How am i supposed to take him seriously when he barely practiced anything he preached?
>not getting your Waldeinsamkeit on
>not walking
at least take the parts he did practice seriously, amerifat
To say one has to practice what one preaches is covering with a thin veil the ideology that these two things are separate. That there is something that you think first and then apply in practice or that it is about something you think that you must preach.
Nietzsche did not preach, nor did he just simply practice some ideas, like one would by following some guide book on life (even if self-made). He lived close to his philosophy and with the conflicts inherent of it. Perhaps it may seem strange to you to see that his body of work was much bigger than himself.
(Not to mention that some people just think he is telling people to be selfish and try to be great then how come he doesn't hit the gym or something, which is just stupid, I'm assuming you don't think this)

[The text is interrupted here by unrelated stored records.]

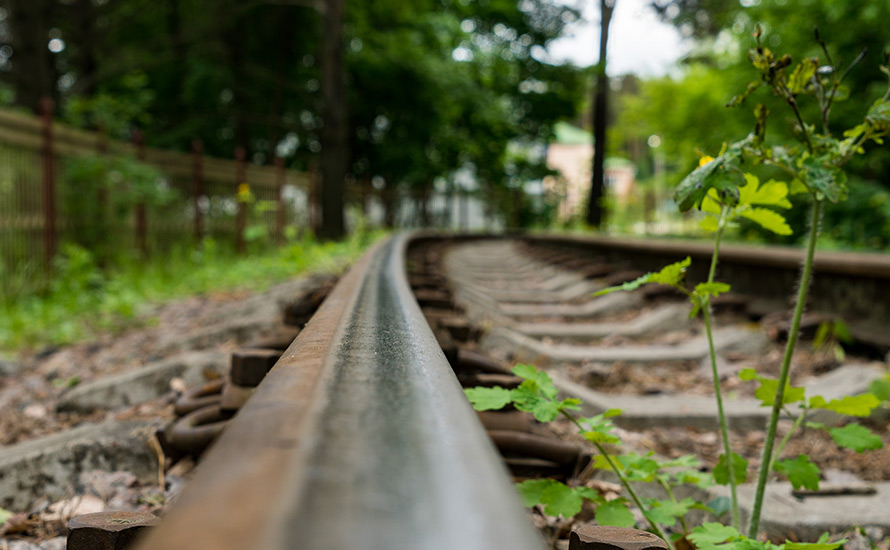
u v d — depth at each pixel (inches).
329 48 633.6
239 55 781.9
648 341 172.1
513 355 152.9
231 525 12.7
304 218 577.3
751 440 107.6
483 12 1016.2
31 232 264.1
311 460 16.3
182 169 389.4
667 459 96.2
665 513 60.3
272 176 496.4
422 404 22.3
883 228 454.9
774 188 59.7
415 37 757.3
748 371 60.9
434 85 784.3
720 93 674.2
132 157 327.9
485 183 1284.4
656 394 128.3
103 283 240.5
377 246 212.7
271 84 832.9
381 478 15.6
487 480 16.3
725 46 679.7
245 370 79.7
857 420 110.9
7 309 212.5
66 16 543.2
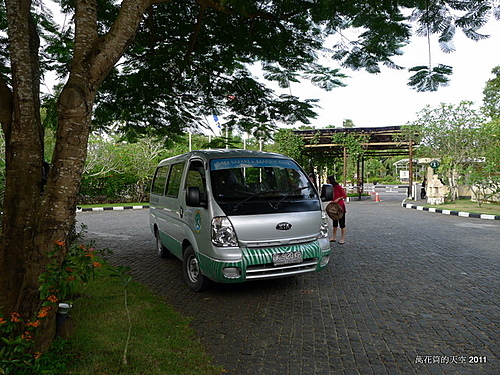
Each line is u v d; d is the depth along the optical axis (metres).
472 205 19.47
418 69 4.97
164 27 6.47
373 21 4.64
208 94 7.98
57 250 3.00
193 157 5.99
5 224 3.27
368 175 79.31
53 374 2.87
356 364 3.34
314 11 4.79
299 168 5.83
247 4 4.61
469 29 4.41
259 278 4.84
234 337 3.88
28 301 2.97
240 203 4.96
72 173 3.10
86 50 3.19
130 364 3.19
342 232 9.12
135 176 24.30
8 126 3.41
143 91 7.53
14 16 3.29
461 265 6.79
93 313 4.41
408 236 10.12
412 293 5.30
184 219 5.79
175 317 4.34
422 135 21.73
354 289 5.51
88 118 3.18
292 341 3.79
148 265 7.15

you can't force greatness senpai
otherwise you'll end up raped by ideology likeraskolnikov
>>8892891
>implying nietzsche can be contained within the theory/practice dichotomy
>>implying that even at that lower level of operation his immortalization within and beyond the annals of philosophy through the globalization of moral relativism isn't the most practically ubermensch thing a half-mad delirious philosopher-poet horse-fucker could do
>>8892919
ur getting there, but you should read a little bit of the earlier, hegelian marx, and realize that for cultural spheres like philosophy, there is something of a reality of the appearance, and the fact that we live with the practice/preach divide ensures its influence on our real practices, whether or not we allow it veracity outside the ideological space it inscribes. this is not a little like how in capital, we find that the quantitative equality of the market, though shattered by the qualitative inequality of production, is less an illusion of capitalism than one of its central mechanisms. ideology is more often like this than how you have suggested—not so much a veil as a necessary falsehood, amounting to an agglomeration of scaffolding provisos or "working assumptions" (to use language more at home in preaching than practice) that never get worked out, only delayed, pushed back, and shuffled around.